A silvery-blue sepia tint outlined Stanley’s head and hands. Navy-green slacks and a pair of thick-soled Doc Martins complemented his outfit. For a second Stanley looked transparent. Zane could see right through him. But then he’d solidify. Always glowing.

Stanley claimed, “I’m a ghost. Can’t you tell?” He spun on one heel and wiggled his hips. Looked at his reflection in the bedroom window, adjusted his yellow bow tie, and patted his chin with the backside of his hand, as if ironing out flabby flesh that hung there.

The front door of the house clicked open and closed. A couple of minutes later his brother, Marcus, strolled down the hall, passing his room. Zane’s eyes rifled from Stanley to the hallway and back to Stanley. He remained seated on the edge of his bed, and called out, “Hey Marcus…what’s up?”
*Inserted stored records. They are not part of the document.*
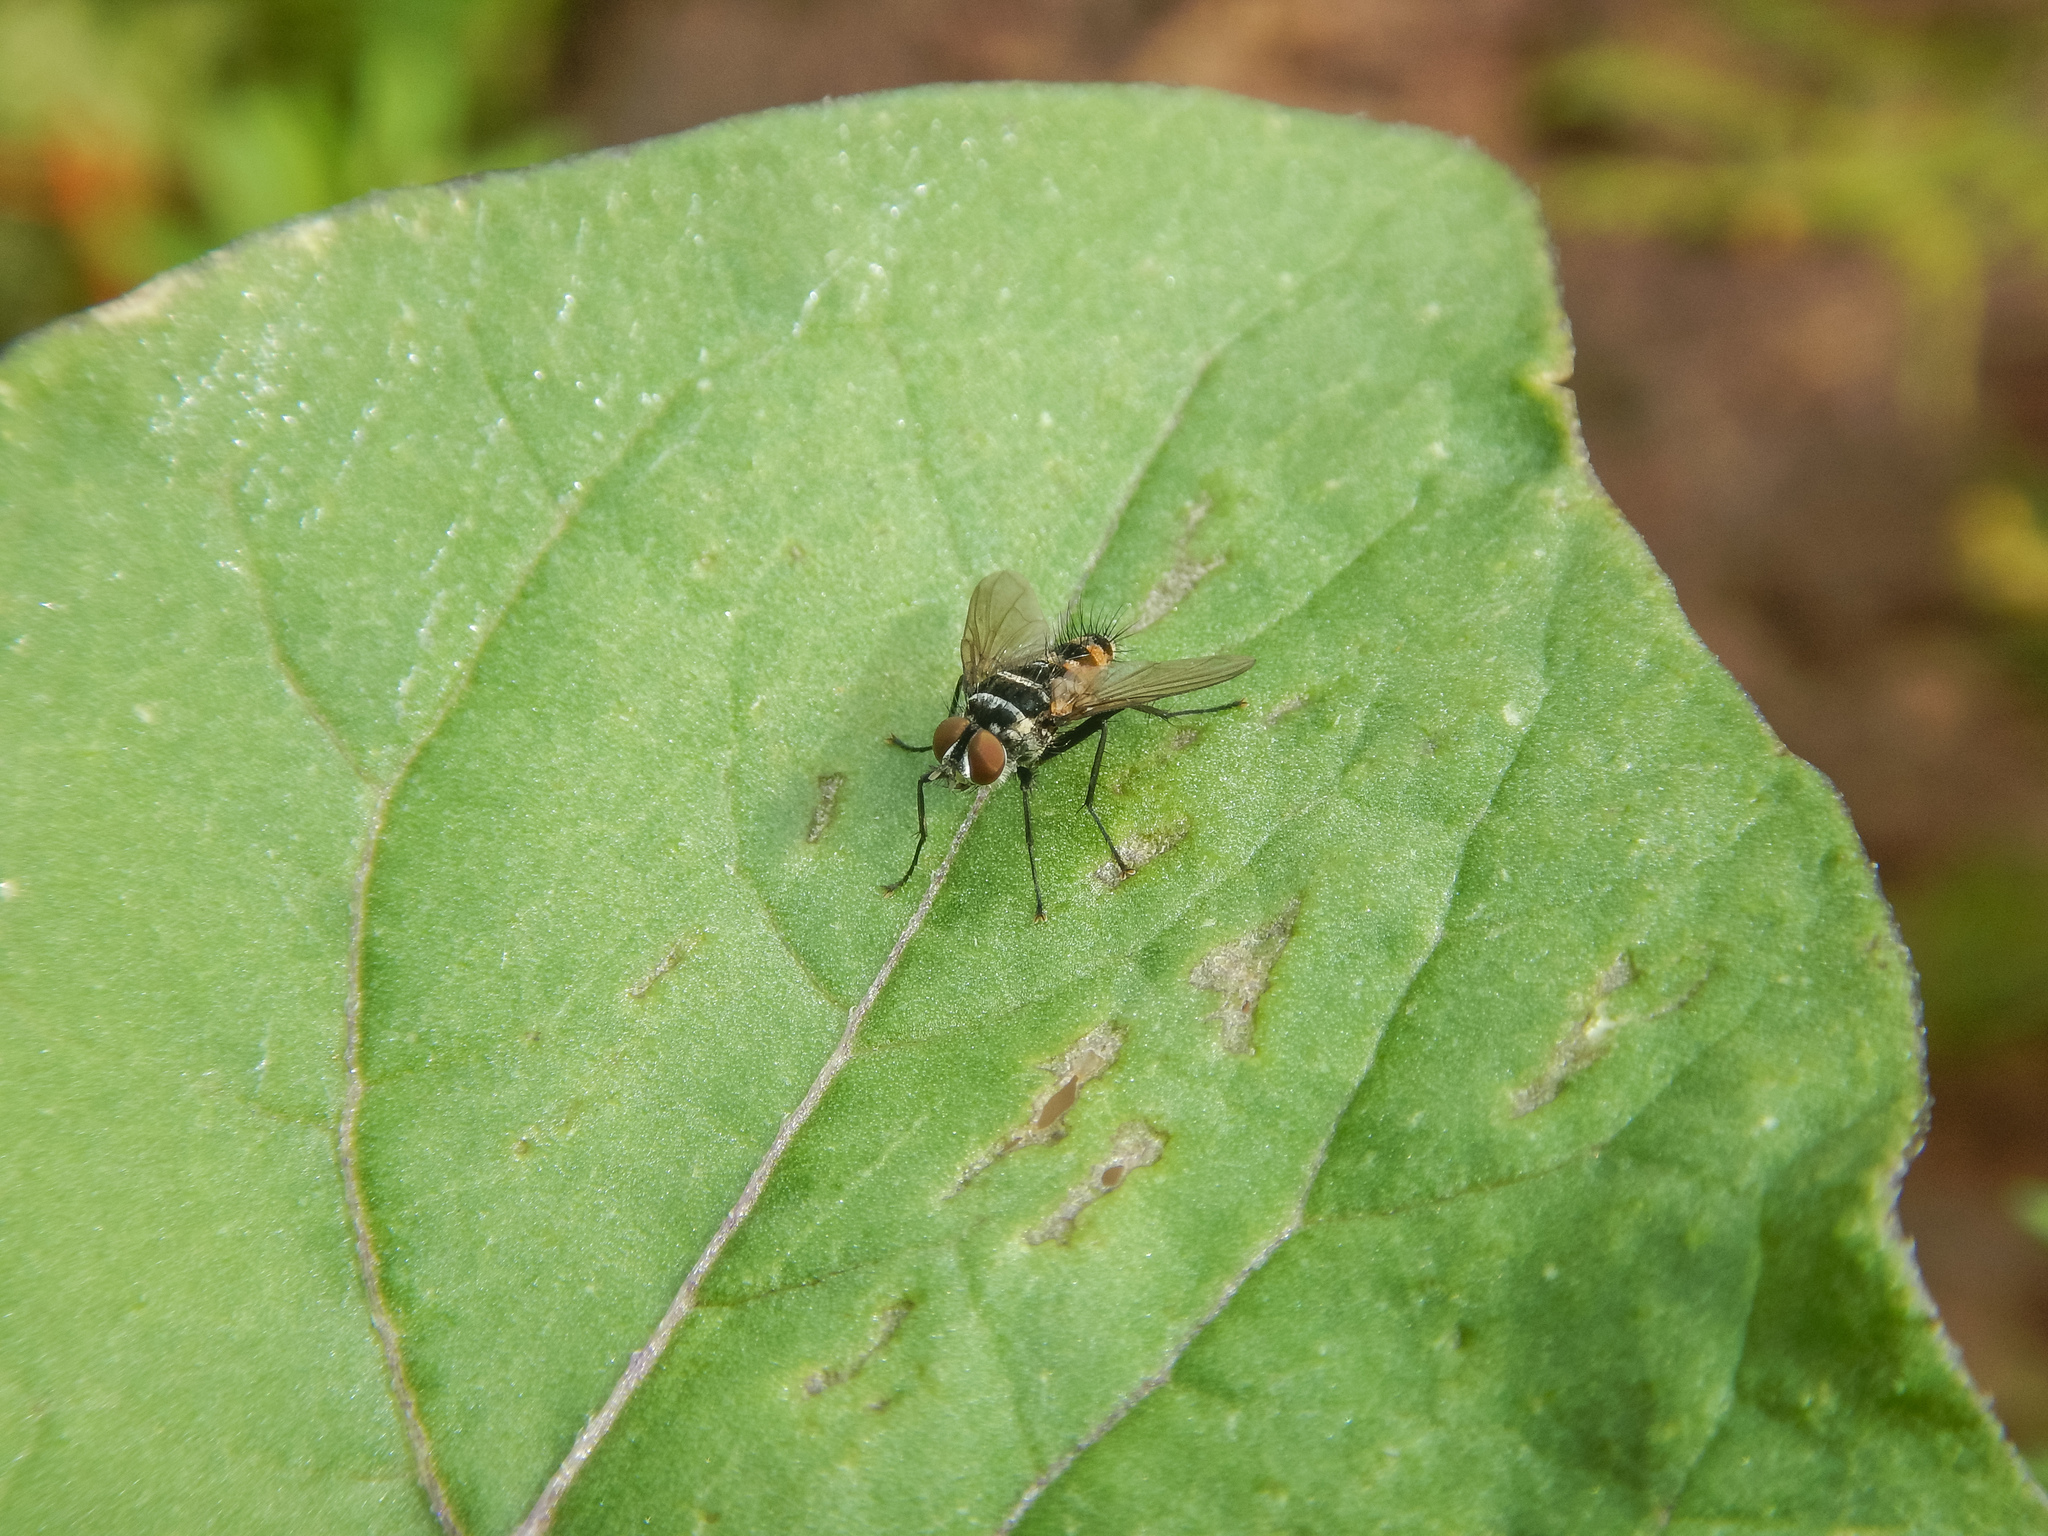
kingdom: Animalia
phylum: Arthropoda
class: Insecta
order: Diptera
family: Tachinidae
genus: Trigonospila
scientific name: Trigonospila brevifacies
“Uh….a few clouds. A Blue bird,” Marcus said from down the hall, lacking any semblance of enthusiasm.

“Come in ’ere a minute, will ya?”

“Why? I’m busy,” Marcus grumbled. The sound of a backpack thumped onto the floor.

Zane could hear his brother’s TV monitor click on and the sounds of one of his video games, Grandstand Thief Fifteen, cueing up.

“Marcus? Please…it’s an emergency,” he begged.

Marcus muttered something incomprehensible and poked his head into Zane’s room. “What?” he said flatly.

Zane darted his eyes in the direction of Stanley and then he pointed with his chin at the ghost.

Marcus stared at his brother. “What? What is it?” he said, sounding thoroughly bothered.

“Don’t you see ’im?”

Marcus looked around. “See who?”

Stanley shrugged, placed hands on hips. “You didn’t let me finish. No one else can see or hear me…at least not here. Consider yourself lucky.”

“Can’t—don’t you hear that?” Zane pleaded to his brother all the while thinking: how does this old man know my name? What the frick?

“Don’t hear a thing. Having a coronary about finals, are you?” Marcus waved a hand at him and rolled his eyes. “When the next emergency happens,” he stared at his brother, “text me.”